Year 3 Maths Time Challenge
Over recent weeks the students in Year 3 have enjoyed being challenged with an open-ended investigation about the concept of time. The students designed and constructed a device that can tell the time. They were asked to describe how it would work and what they knew about time. The students researched essential questions about who invented time and how time has been recorded throughout history. Each student was able to show their thinking in explicit ways, with their solutions reflecting their understanding and meaning of the task. The children will continue to explore these Maths Time challenges in Science lessons by using timing devices to measure the time required for a candle to melt an ice cube.
Open-ended problem-solving activities, such as the Maths Time Challenge investigation, encourage students to take ownership of their own learning as they explore and develop their higher order thinking skills.
Head of Prep School
When the sun shines on the big star – it makes the clock work.
It’s 3:00 pm now because the minute hand is on the 12 and the hour hand is on the 3.
There’s 60 minutes in an hour and 30 minutes in half an hour.
On a digital clock the numbers are in the middle and the numbers change to tell the time.

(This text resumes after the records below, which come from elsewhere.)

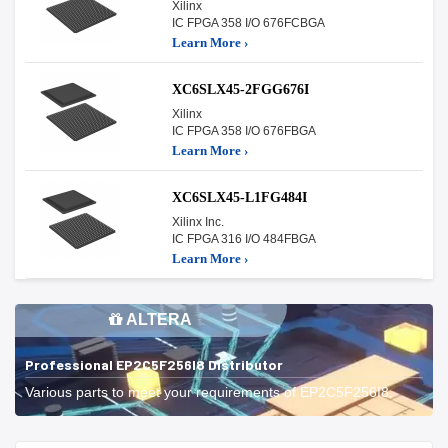
Xilinx
IC FPGA 358 I/O 676FCBGA
Learn More ›
XC6SLX45-2FGG676I
Xilinx
IC FPGA 358 I/O 676FBGA
Learn More ›
XC6SLX45-L1FG484I
Xilinx Inc.
IC FPGA 316 I/O 484FBGA
Learn More ›
ALTERA
Professional EP2C5F256I8 Distributor
Various parts to meet your requirements of EP2C5F256I8.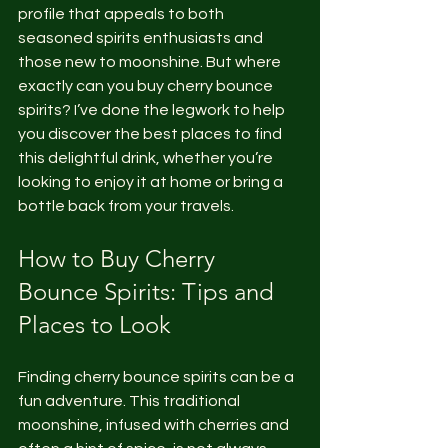
profile that appeals to both 
seasoned spirits enthusiasts and 
those new to moonshine. But where 
exactly can you buy cherry bounce 
spirits? I’ve done the legwork to help 
you discover the best places to find 
this delightful drink, whether you’re 
looking to enjoy it at home or bring a 
bottle back from your travels.
How to Buy Cherry 
Bounce Spirits: Tips and 
Places to Look
Finding cherry bounce spirits can be a 
fun adventure. This traditional 
moonshine, infused with cherries and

It’s 9:00am. It’s in the morning. It’s a mix of a digital clock, cuckoo clock and a grandfather clock. It’s a pendulum clock – the pendulum, makes it makes it work. There’s a minute and an hour hand.
The ancient Egyptians invented telling the time using sun dials and the shadow of the pyramids showed the moving of time.
Chinese people invented calendars in 3 000 BC.
Sir Stamford Flemming invented standard time, which are the parts of telling time like quarter to and half past and the numerals.
If you turn it with the stick, it will go to different numbers. If you turn it to 1 past 2, the hour is on the 2 and the minute is on the one.
I get up at 7 o’clock.
There’s a sand clock and an alarm clock and a watch that can tell us the time.
The moon and the sun can tell us the time because if the sky is dark and you can see the moon, it is night-time and if it’s sunny, it is daytime.
During Reconciliation Week, 3F learned about Kaurna shields. Jack Buckskin, who is a Kaurna Elder, has consulted with, and supported, students and staff of the Working Group during our Reconciliation Action Plans. Jack is noted for carving the Pulteney shield for us, which is kept at the School on display. Jack has previously performed at our school Reconciliation Week celebrations over several years. One ancient Kaurna shield remains in the Adelaide Museum. All other shields were destroyed when Kaurna people and their culture were severely disrupted by the establishment of the South Australian colony in Adelaide, on Kaurna traditional lands. Shields were a sign of power and resilience and were used in dances and major gatherings. The shield would be twisted sideways, to distract and hypnotise others. The students in 3F drew their own shields and Jemima van den Broek is pictured holding our Pulteney shield.